Oral polyphosphate as non-antibiotic approach to prevent anastomotic leak
Author(s):
SANJIV HYOJU, University of Chicago; Robbin Klabbers, Radboud University Nijmegen,Netherlands; Melissa Arron, Radboud University Nijmegen,Netherlands; Monika Krezalek, University of chicago; Olga Zaborina, University of Chicago; John Alverdy, University of Chicago
Background: Anastomotic leak is the most feared and disabling complication following intestinal surgery. Previous work from our lab demonstrated that collagenolytic bacteria present on anastomotic tissues can contribute to the pathogenesis of anastomotic leak. We have demonstrated that phosphate is a universal “cue” that regulates bacterial virulence: phosphate deficiency can activate bacterial virulence whereas local phosphate abundance suppresses virulence.
Hypothesis: We hypothesize that inorganic hexamer polyphosphate (PPi-6) can deliver phosphate to the colon and prevent collagenolytic bacteria from causing an anastomotic leak.
Methods: We developed a mouse model of anastomotic leak using a high collagenase producing bacterium Serratia marcencens isolated from the stool of a critically ill patient. First, in vitro experiments were performed to determine if PPi-6 can suppress S. marcencens collagenase production. Next, groups of mice were randomly assigned to receive either 1% PPi-6 in the drinking water or water alone. Mice were sacrificed at postoperative day (POD) 10 and the anastomotic healing score was calculated (0=normal healing, 1=loose adhesions, 2=dense adhesions/inflammation, 3=abscess with dense adhesions/inflammation and 4=gross leak).
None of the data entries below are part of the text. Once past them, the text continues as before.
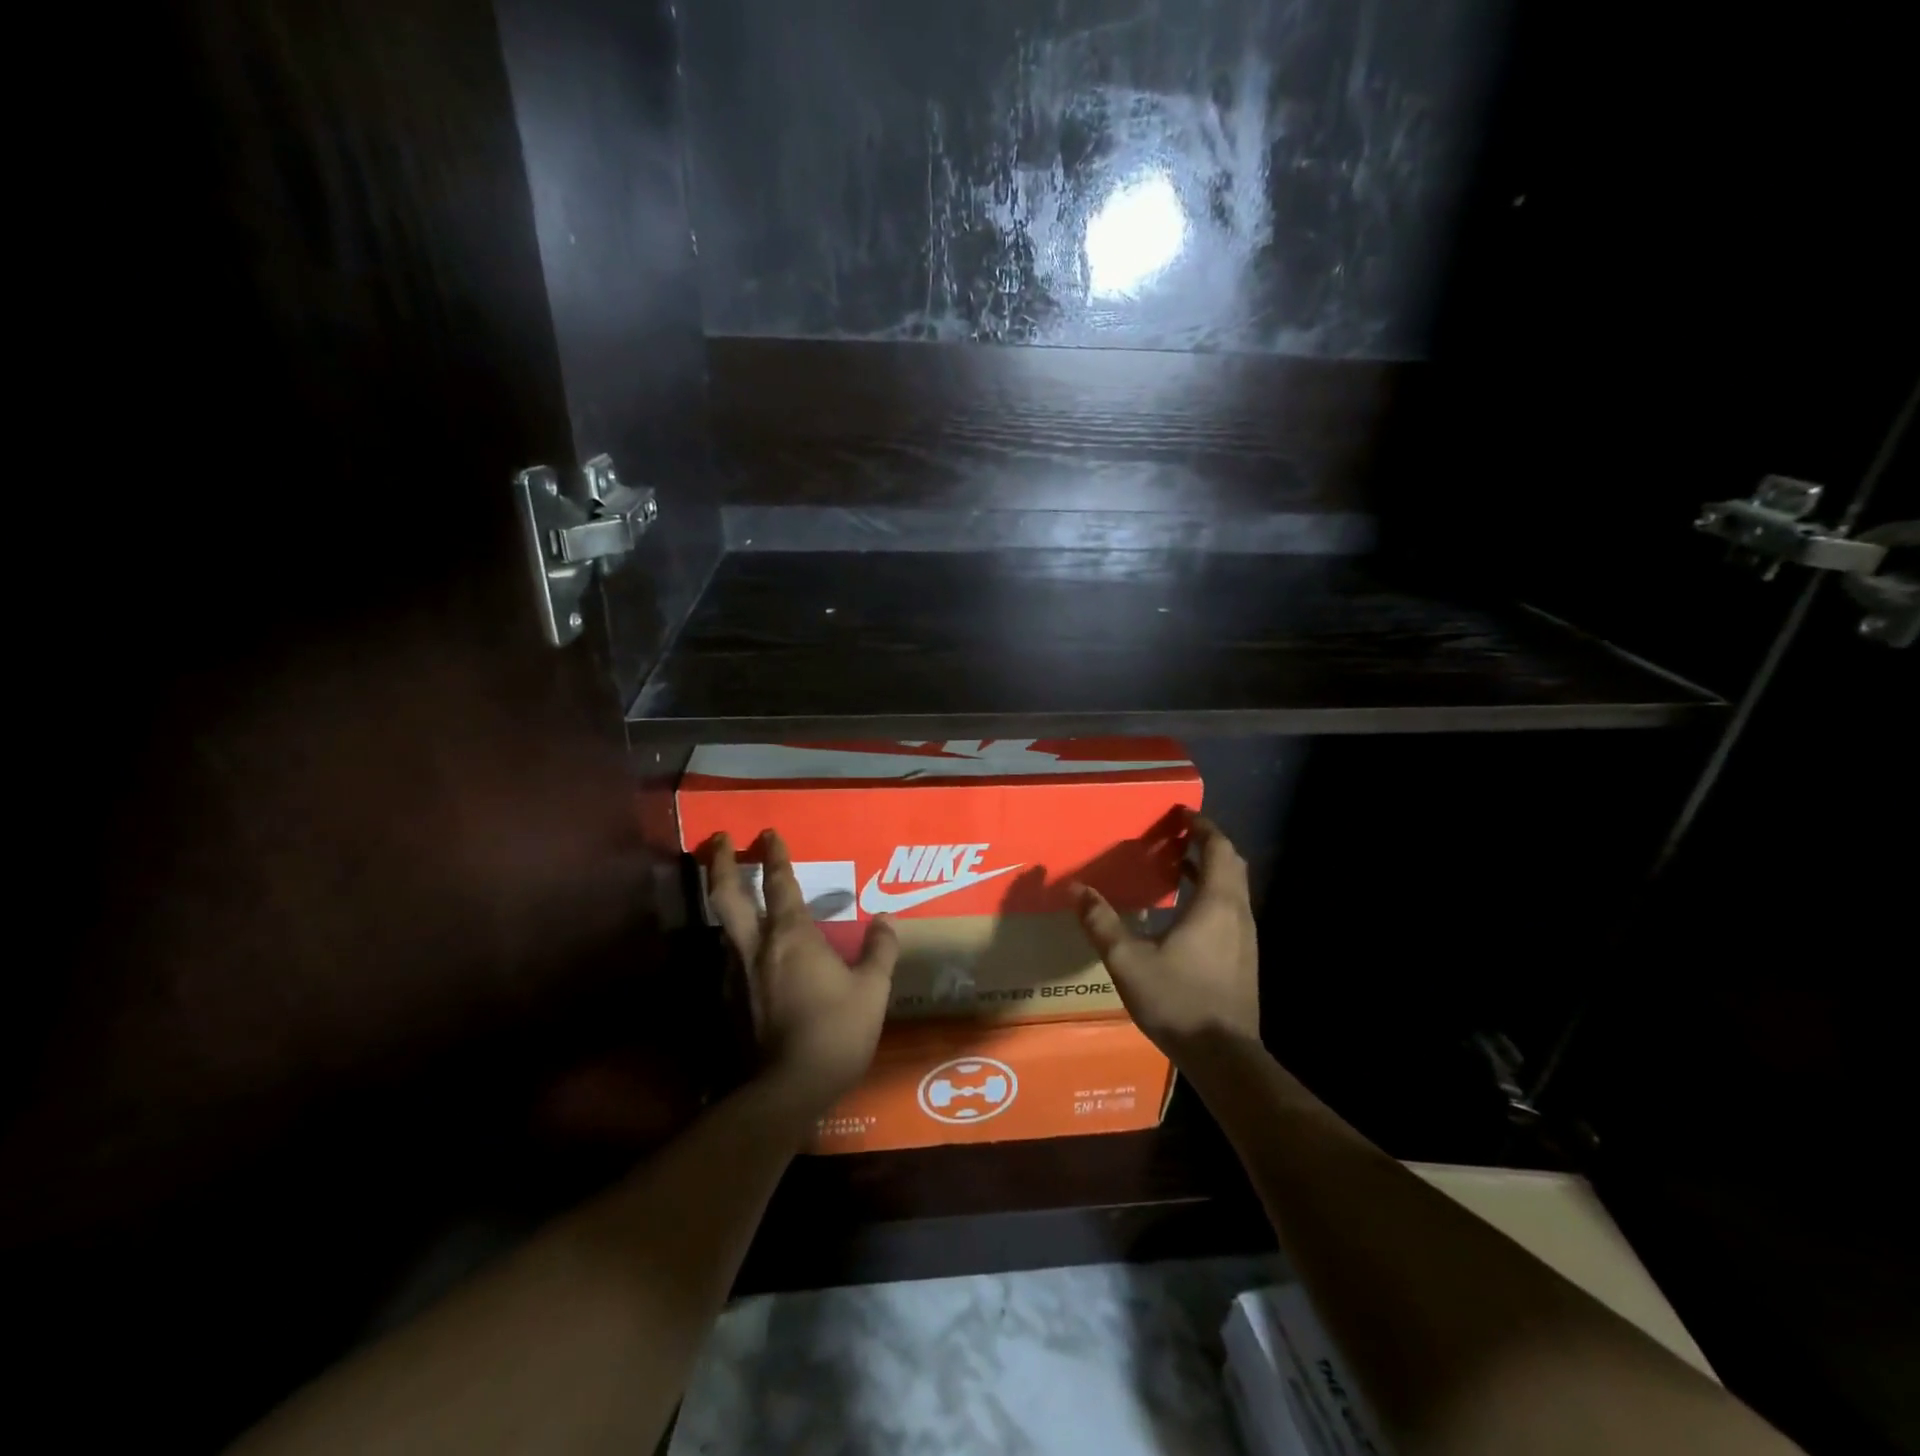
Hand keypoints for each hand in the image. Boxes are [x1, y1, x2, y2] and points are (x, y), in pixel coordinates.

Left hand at [705, 830, 897, 1117]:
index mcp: (791, 936)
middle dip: (718, 862)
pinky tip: (745, 953)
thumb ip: (880, 950)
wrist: (785, 1090)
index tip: (769, 833)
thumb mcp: (872, 991)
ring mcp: (734, 975)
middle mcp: (755, 946)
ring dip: (723, 901)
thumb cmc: (835, 1032)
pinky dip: (733, 943)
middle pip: (726, 894)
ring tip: (729, 892)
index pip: (780, 883)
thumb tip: (885, 920)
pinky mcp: (725, 1002)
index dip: (775, 855)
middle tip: (716, 839)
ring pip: (721, 926)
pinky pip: (727, 959)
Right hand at [1073, 814, 1258, 1059]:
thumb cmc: (1177, 1000)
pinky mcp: (1245, 959)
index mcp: (1216, 903)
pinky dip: (1212, 895)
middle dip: (1208, 843)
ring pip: (1234, 888)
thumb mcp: (1128, 960)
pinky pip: (1231, 910)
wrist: (1224, 1056)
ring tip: (1177, 866)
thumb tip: (1075, 888)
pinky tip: (1185, 912)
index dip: (1203, 826)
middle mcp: (1238, 913)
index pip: (1219, 848)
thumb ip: (1101, 922)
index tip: (1181, 814)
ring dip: (1210, 870)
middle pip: (1232, 864)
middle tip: (1176, 836)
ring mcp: (1246, 938)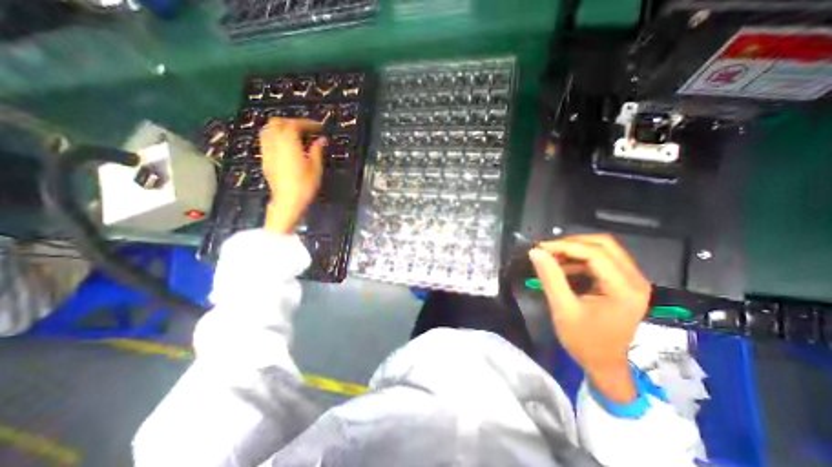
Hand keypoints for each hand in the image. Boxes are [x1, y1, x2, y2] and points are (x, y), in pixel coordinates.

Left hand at [259, 119, 328, 235]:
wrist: (287, 201)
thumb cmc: (305, 185)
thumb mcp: (316, 168)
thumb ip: (317, 150)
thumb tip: (321, 139)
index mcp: (289, 143)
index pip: (295, 124)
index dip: (307, 123)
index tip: (319, 127)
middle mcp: (275, 143)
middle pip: (278, 122)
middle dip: (293, 122)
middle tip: (306, 129)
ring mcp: (267, 150)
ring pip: (268, 129)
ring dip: (282, 127)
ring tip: (295, 135)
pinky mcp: (265, 158)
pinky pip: (266, 139)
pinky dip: (275, 136)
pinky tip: (285, 145)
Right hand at [529, 236, 653, 402]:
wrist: (605, 364)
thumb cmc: (585, 341)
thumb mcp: (563, 309)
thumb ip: (550, 277)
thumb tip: (535, 252)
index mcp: (624, 289)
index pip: (595, 253)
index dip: (565, 246)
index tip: (540, 248)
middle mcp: (635, 279)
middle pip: (604, 244)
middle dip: (571, 243)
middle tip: (547, 250)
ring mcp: (632, 280)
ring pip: (603, 249)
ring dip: (575, 249)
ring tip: (552, 257)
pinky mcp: (624, 282)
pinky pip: (602, 259)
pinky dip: (580, 258)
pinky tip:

Results: In vitro studies demonstrated that 1% PPi-6 completely suppressed S. marcencens collagenase production without affecting its growth (n=15, p<0.001, 3 independent experiments). Mouse experiments demonstrated that mice drinking water only had a poor healing score of 3 ± 0.21 compared to a good healing score of 1 ± 0.21 for mice drinking PPi-6 (p<0.0001, t-test). Among the 10 control mice drinking water only, 20% developed anastomotic leakage (score=4) characterized by a visible anastomotic disruption and peritoneal contamination while 40% developed transmural abscesses with dense adhesions (score= 3). Mice drinking PPi-6 displayed significantly improved anastomotic healing with only 2 of 10 mice developing dense adhesions (score=2), while 6 mice had only mild adhesions (score=1). The remaining 2 mice demonstrated normal anastomotic healing (score=0). Histologic and microbiologic analyses are pending.
Conclusions: Oral polyphosphate protects mice from S. marcescens-induced anastomotic complications perhaps owing to its ability to locally suppress collagenase, an enzyme we previously showed is required for microbe-mediated anastomotic leak. Further work is ongoing to elucidate the mechanisms of PPi-6 protection against anastomotic leak.